→ Provided records
---+---

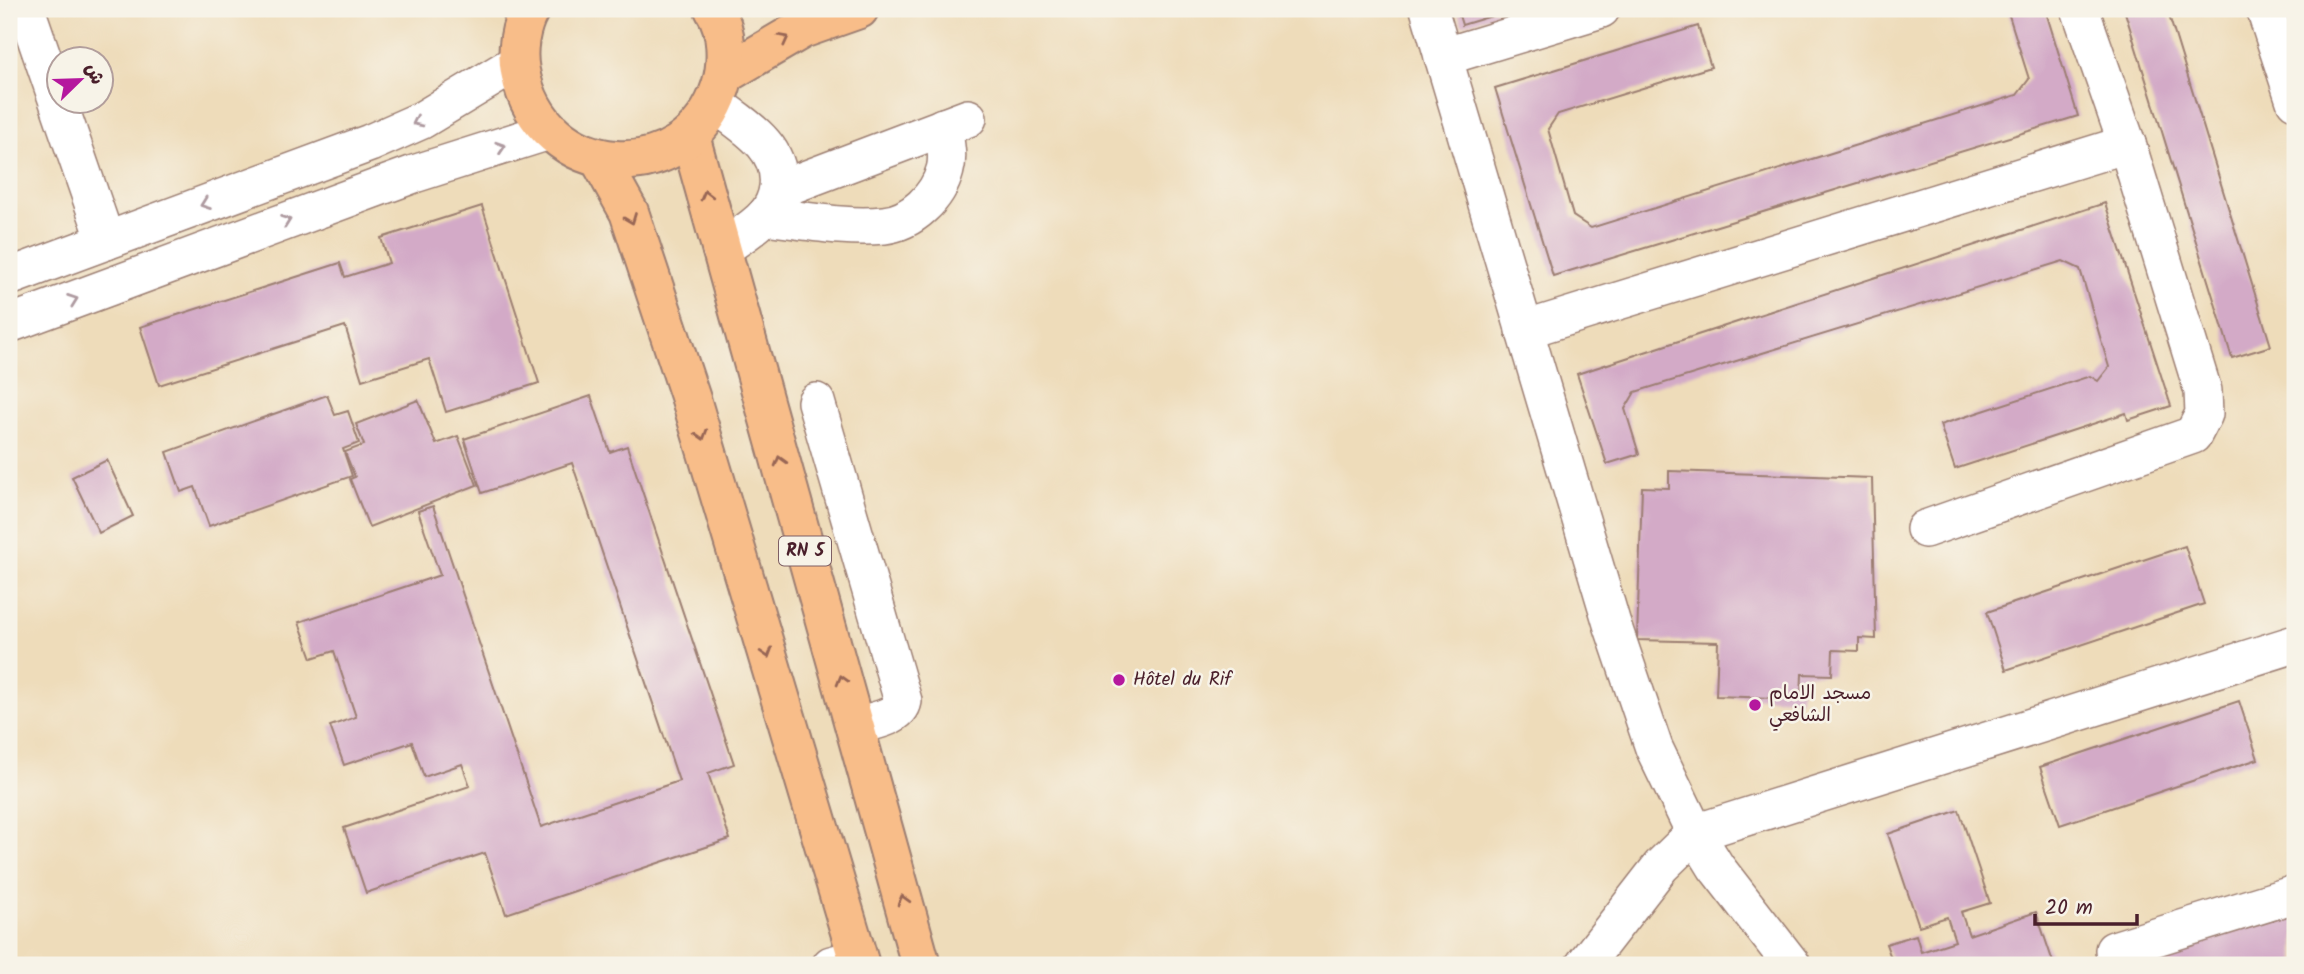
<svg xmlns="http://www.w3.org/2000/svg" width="2304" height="974" font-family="Kalam,'Playpen Sans Arabic',sans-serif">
<rect width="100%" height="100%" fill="#f7f3e8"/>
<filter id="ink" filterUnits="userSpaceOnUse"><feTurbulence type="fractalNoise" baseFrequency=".0143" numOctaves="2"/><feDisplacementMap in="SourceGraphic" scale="14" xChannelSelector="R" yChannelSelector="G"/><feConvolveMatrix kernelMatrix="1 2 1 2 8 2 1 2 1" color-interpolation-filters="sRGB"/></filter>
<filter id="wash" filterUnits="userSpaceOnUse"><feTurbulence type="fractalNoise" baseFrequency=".00686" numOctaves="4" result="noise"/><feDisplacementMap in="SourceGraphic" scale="28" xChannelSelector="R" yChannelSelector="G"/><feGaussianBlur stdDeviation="1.57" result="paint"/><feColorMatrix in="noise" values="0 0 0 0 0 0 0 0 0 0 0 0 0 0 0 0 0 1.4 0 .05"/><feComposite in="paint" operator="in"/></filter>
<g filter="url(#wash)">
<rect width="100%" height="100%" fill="#eedcba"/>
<g id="blocks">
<g fill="#d3aac7">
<polygon points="1457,9 1496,9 1498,14 1462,25"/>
<polygon points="2007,9 2045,9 2078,116 1553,276 1495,88 1698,26 1711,67 1558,114 1548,129 1573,216 1591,228 2017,95 2029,79"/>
<polygon points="2124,9 2167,9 2271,346 2232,358"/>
<polygon points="2105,203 2171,406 2128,420 2126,413 1955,469 1940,425 2090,376 2098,381 2109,367 2080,269 2063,261 1635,392 1625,409 1639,454 1607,464 1577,374"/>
<polygon points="482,206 539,383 446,412 429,359 362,380 345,326 159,385 140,327 340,263 345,277 389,263 381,238"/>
<polygon points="327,395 335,415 348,411 359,443 343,449 352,476 209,526 195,487 181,492 167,452"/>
<polygon points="591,396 610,452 627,446 734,764 708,773 730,839 506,914 485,853 366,893 344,828 470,786 462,764 424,777 412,742 344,765 330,726 356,717 334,651 312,658 299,622 440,575 418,511 433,506 541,827 679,781 572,463 482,493 464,439"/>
<polygon points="418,400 436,444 458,436 477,485 369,527 350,479 355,477 345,452 364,445 356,424"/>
<polygon points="107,460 133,516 99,533 72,477"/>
<polygon points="1669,471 1872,478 1876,639 1859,638 1859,651 1833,650 1832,675 1802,674 1801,699 1716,696 1718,642 1637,640 1642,487 1669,488"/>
<polygon points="2185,546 2204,604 2006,670 1987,612"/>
<polygon points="2239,701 2258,759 2060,825 2040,767"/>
<polygon points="1959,810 1990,903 1961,912 1969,935 2036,912 2054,965 1871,965 1891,958 1886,944 1916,935 1921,952 1955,941 1947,917 1919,926 1888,834"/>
<polygon points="2295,910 2295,965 2131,965"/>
</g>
</g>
</g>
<g filter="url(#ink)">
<use href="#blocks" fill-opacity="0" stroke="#9c7e72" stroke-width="2"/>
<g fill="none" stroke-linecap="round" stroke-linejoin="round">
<g stroke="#9c7e72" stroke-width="40">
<g id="minor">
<polyline points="26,9 106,241"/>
<polyline points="1429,9 1612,624 1654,748 1695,833 1716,867 1792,965"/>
<polyline points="2265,9 2295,101"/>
<polyline points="1443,57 1601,9"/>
<path d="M715,104C743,125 783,147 778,187C777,197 772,209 765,216C753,229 735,239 721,250"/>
<polyline points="778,190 968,118"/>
<path d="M765,216C803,220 845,229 884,225C912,222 938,197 945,170C949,156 945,141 943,127"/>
<polyline points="9,277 370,143 422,120 518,62"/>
<polyline points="9,324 414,174 549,131"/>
<polyline points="1524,330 2127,144"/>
<path d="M816,402L903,701C900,718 869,722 854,726"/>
<polyline points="1925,529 2193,435 2204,414 2203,391 2127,144 2080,9"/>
<polyline points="2114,950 2295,894"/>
<polyline points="831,965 858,958"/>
<polyline points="1584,965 1661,866 1695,833 2295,644"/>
</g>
</g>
<g stroke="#9c7e72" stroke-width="42">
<g id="major">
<polyline points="725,74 802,29 859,9"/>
<polyline points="690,136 921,965"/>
<polyline points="599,158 629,212 691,399 860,965"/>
</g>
</g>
<g stroke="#9c7e72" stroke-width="42">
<path id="highway" d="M530,9C520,26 516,51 520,71C540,181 687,193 721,86C728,63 728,30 714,9"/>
</g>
<use href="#minor" stroke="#fff" stroke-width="37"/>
<use href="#major" stroke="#f8bd89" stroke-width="38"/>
<use href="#highway" stroke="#f8bd89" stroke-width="38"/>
</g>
<defs><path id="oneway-chevron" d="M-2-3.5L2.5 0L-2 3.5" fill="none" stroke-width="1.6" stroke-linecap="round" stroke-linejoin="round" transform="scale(1.75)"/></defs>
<g stroke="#986655">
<use href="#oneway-chevron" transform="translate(784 39) rotate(-28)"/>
<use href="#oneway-chevron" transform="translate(706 195) rotate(-105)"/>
<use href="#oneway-chevron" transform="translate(631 219) rotate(69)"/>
<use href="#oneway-chevron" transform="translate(702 435) rotate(73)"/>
<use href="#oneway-chevron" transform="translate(780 461) rotate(-106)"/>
<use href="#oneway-chevron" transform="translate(767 653) rotate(73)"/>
<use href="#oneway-chevron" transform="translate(842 680) rotate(-106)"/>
<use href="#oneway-chevron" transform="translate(903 900) rotate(-106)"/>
</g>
<g stroke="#ae9aa0">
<use href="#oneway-chevron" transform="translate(417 122) rotate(154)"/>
<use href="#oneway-chevron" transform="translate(501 147) rotate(-18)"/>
<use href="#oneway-chevron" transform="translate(205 204) rotate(160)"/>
<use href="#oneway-chevron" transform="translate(286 221) rotate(-20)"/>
<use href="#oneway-chevron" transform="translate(73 300) rotate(-20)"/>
</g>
</g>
<g fill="#b5179e" stroke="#f7f3e8" stroke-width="2.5">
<circle cx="1119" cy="680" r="7"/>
<circle cx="1755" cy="705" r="7"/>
</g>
<g text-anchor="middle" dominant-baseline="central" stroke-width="5" stroke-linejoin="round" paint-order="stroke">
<rect fill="#f7f3e8" stroke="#7e5f64" stroke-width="2" x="779" y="536.5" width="52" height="29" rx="5"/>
<g font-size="18" font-weight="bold" fill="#4a1f2b">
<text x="805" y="551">RN 5</text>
</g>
<g font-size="19" fill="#4a1f2b" stroke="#f7f3e8" text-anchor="start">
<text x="1133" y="680">Hôtel du Rif</text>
<text x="1769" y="694">مسجد الامام<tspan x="1769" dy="22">الشافعي</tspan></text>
</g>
</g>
<rect width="2304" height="974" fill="none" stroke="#f7f3e8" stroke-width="35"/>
<g transform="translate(80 80) rotate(67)"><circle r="33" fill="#f7f3e8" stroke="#b29e9c" stroke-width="2"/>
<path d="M0-5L12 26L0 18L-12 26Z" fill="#b5179e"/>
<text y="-10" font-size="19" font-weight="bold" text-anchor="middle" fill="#4a1f2b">ش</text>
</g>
<path d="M2035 914v10h102v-10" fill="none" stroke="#4a1f2b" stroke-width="3.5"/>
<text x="2045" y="914" font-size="21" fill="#4a1f2b" stroke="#f7f3e8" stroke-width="5" paint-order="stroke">20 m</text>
</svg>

---+---

→ What to do
Write out the material above once more, exactly as it reads, with no pictures.

→ Answer area
<svg xmlns="http://www.w3.org/2000/svg" width="2304" height="974" font-family="Kalam,'Playpen Sans Arabic',sans-serif">
<rect width="100%" height="100%" fill="#f7f3e8"/>
<filter id="ink" filterUnits="userSpaceOnUse"><feTurbulence type="fractalNoise" baseFrequency=".0143" numOctaves="2"/><feDisplacementMap in="SourceGraphic" scale="14" xChannelSelector="R" yChannelSelector="G"/><feConvolveMatrix kernelMatrix="1 2 1 2 8 2 1 2 1" color-interpolation-filters="sRGB"/></filter>
<filter id="wash" filterUnits="userSpaceOnUse"><feTurbulence type="fractalNoise" baseFrequency=".00686" numOctaves="4" result="noise"/><feDisplacementMap in="SourceGraphic" scale="28" xChannelSelector="R" yChannelSelector="G"/><feGaussianBlur stdDeviation="1.57" result="paint"/><feColorMatrix in="noise" values="0 0 0 0 0 0 0 0 0 0 0 0 0 0 0 0 0 1.4 0 .05"/><feComposite in="paint" operator="in"/></filter>
<g filter="url(#wash)">
<rect width="100%" height="100%" fill="#eedcba"/>
<g id="blocks">
<g fill="#d3aac7">
<polygon points="1457,9 1496,9 1498,14 1462,25"/>
<polygon points="2007,9 2045,9 2078,116 1553,276 1495,88 1698,26 1711,67 1558,114 1548,129 1573,216 1591,228 2017,95 2029,79"/>
<polygon points="2124,9 2167,9 2271,346 2232,358"/>
<polygon points="2105,203 2171,406 2128,420 2126,413 1955,469 1940,425 2090,376 2098,381 2109,367 2080,269 2063,261 1635,392 1625,409 1639,454 1607,464 1577,374"/>
<polygon points="482,206 539,383 446,412 429,359 362,380 345,326 159,385 140,327 340,263 345,277 389,263 381,238"/>
<polygon points="327,395 335,415 348,411 359,443 343,449 352,476 209,526 195,487 181,492 167,452"/>
<polygon points="591,396 610,452 627,446 734,764 708,773 730,839 506,914 485,853 366,893 344,828 470,786 462,764 424,777 412,742 344,765 330,726 356,717 334,651 312,658 299,622 440,575 418,511 433,506 541,827 679,781 572,463 482,493 464,439"/>
<polygon points="418,400 436,444 458,436 477,485 369,527 350,479 355,477 345,452 364,445 356,424"/>
<polygon points="107,460 133,516 99,533 72,477"/>
<polygon points="1669,471 1872,478 1876,639 1859,638 1859,651 1833,650 1832,675 1802,674 1801,699 1716,696 1718,642 1637,640 1642,487 1669,488"/>
<polygon points="2185,546 2204,604 2006,670 1987,612"/>
<polygon points="2239,701 2258,759 2060,825 2040,767"/>
<polygon points="1959,810 1990,903 1961,912 1969,935 2036,912 2054,965 1871,965 1891,958 1886,944 1916,935 1921,952 1955,941 1947,917 1919,926 1888,834"/>
<polygon points="2295,910 2295,965 2131,965"/>
</g>
</g>
</g>
<g filter="url(#ink)">
<use href="#blocks" fill-opacity="0" stroke="#9c7e72" stroke-width="2"/>
<g fill="none" stroke-linecap="round" stroke-linejoin="round">
<g stroke="#9c7e72" stroke-width="40">
<g id="minor">
<polyline points="26,9 106,241"/>
<polyline points="1429,9 1612,624 1654,748 1695,833 1716,867 1792,965"/>
<polyline points="2265,9 2295,101"/>
<polyline points="1443,57 1601,9"/>
<path d="M715,104C743,125 783,147 778,187C777,197 772,209 765,216C753,229 735,239 721,250"/>
<polyline points="778,190 968,118"/>
<path d="M765,216C803,220 845,229 884,225C912,222 938,197 945,170C949,156 945,141 943,127"/>
<polyline points="9,277 370,143 422,120 518,62"/>
<polyline points="9,324 414,174 549,131"/>
<polyline points="1524,330 2127,144"/>
<path d="M816,402L903,701C900,718 869,722 854,726"/>
<polyline points="1925,529 2193,435 2204,414 2203,391 2127,144 2080,9"/>
<polyline points="2114,950 2295,894"/>
<polyline points="831,965 858,958"/>
<polyline points="1584,965 1661,866 1695,833 2295,644"/>
</g>
</g>
<g stroke="#9c7e72" stroke-width="42">
<g id="major">
<polyline points="725,74 802,29 859,9"/>
<polyline points="690,136 921,965"/>
<polyline points="599,158 629,212 691,399 860,965"/>
</g>
</g>
<g stroke="#9c7e72" stroke-width="42">
<path id="highway" d="M530,9C520,26 516,51 520,71C540,181 687,193 721,86C728,63 728,30 714,9"/>
</g>
<use href="#minor" stroke="#fff" stroke-width="37"/>
<use href="#major" stroke="#f8bd89" stroke-width="38"/>
<use href="#highway" stroke="#f8bd89" stroke-width="38"/>
</g>
<defs><path id="oneway-chevron" d="M-2-3.5L2.5 0L-2 3.5" fill="none" stroke-width="1.6" stroke-linecap="round" stroke-linejoin="round" transform="scale(1.75)"/></defs>
<g stroke="#986655">
<use href="#oneway-chevron" transform="translate(784 39) rotate(-28)"/>
<use href="#oneway-chevron" transform="translate(706 195) rotate(-105)"/>
<use href="#oneway-chevron" transform="translate(631 219) rotate(69)"/>
<use href="#oneway-chevron" transform="translate(702 435) rotate(73)"/>
<use href="#oneway-chevron" transform="translate(780 461) rotate(-106)"/>
<use href="#oneway-chevron" transform="translate(767 653) rotate(73)"/>
<use href="#oneway-chevron" transform="translate(842 680) rotate(-106)"/>
<use href="#oneway-chevron" transform="translate(903 900) rotate(-106)"/>
</g>
<g stroke="#ae9aa0">
<use href="#oneway-chevron" transform="translate(417 122) rotate(154)"/>
<use href="#oneway-chevron" transform="translate(501 147) rotate(-18)"/>
<use href="#oneway-chevron" transform="translate(205 204) rotate(160)"/>
<use href="#oneway-chevron" transform="translate(286 221) rotate(-20)"/>
<use href="#oneway-chevron" transform="translate(73 300) rotate(-20)"/>
</g>
</g>
<g fill="#b5179e" stroke="#f7f3e8" stroke-width="2.5">
<circle cx="1119" cy="680" r="7"/>
<circle cx="1755" cy="705" r="7"/>
</g>
<g text-anchor="middle" dominant-baseline="central" stroke-width="5" stroke-linejoin="round" paint-order="stroke">
<rect fill="#f7f3e8" stroke="#7e5f64" stroke-width="2" x="779" y="536.5" width="52" height="29" rx="5"/>
<g font-size="18" font-weight="bold" fill="#4a1f2b">
<text x="805" y="551">RN 5</text>
</g>
<g font-size="19" fill="#4a1f2b" stroke="#f7f3e8" text-anchor="start">
<text x="1133" y="680">Hôtel du Rif</text>
<text x="1769" y="694">مسجد الامام<tspan x="1769" dy="22">الشافعي</tspan></text>
</g>
</g>
<rect width="2304" height="974" fill="none" stroke="#f7f3e8" stroke-width="35"/>
<g transform="translate(80 80) rotate(67)"><circle r="33" fill="#f7f3e8" stroke="#b29e9c" stroke-width="2"/>
<path d="M0-5L12 26L0 18L-12 26Z" fill="#b5179e"/>
<text y="-10" font-size="19" font-weight="bold" text-anchor="middle" fill="#4a1f2b">ش</text>
</g>
<path d="M2035 914v10h102v-10" fill="none" stroke="#4a1f2b" stroke-width="3.5"/>
<text x="2045" y="914" font-size="21" fill="#4a1f2b" stroke="#f7f3e8" stroke-width="5" paint-order="stroke">20 m</text>
</svg>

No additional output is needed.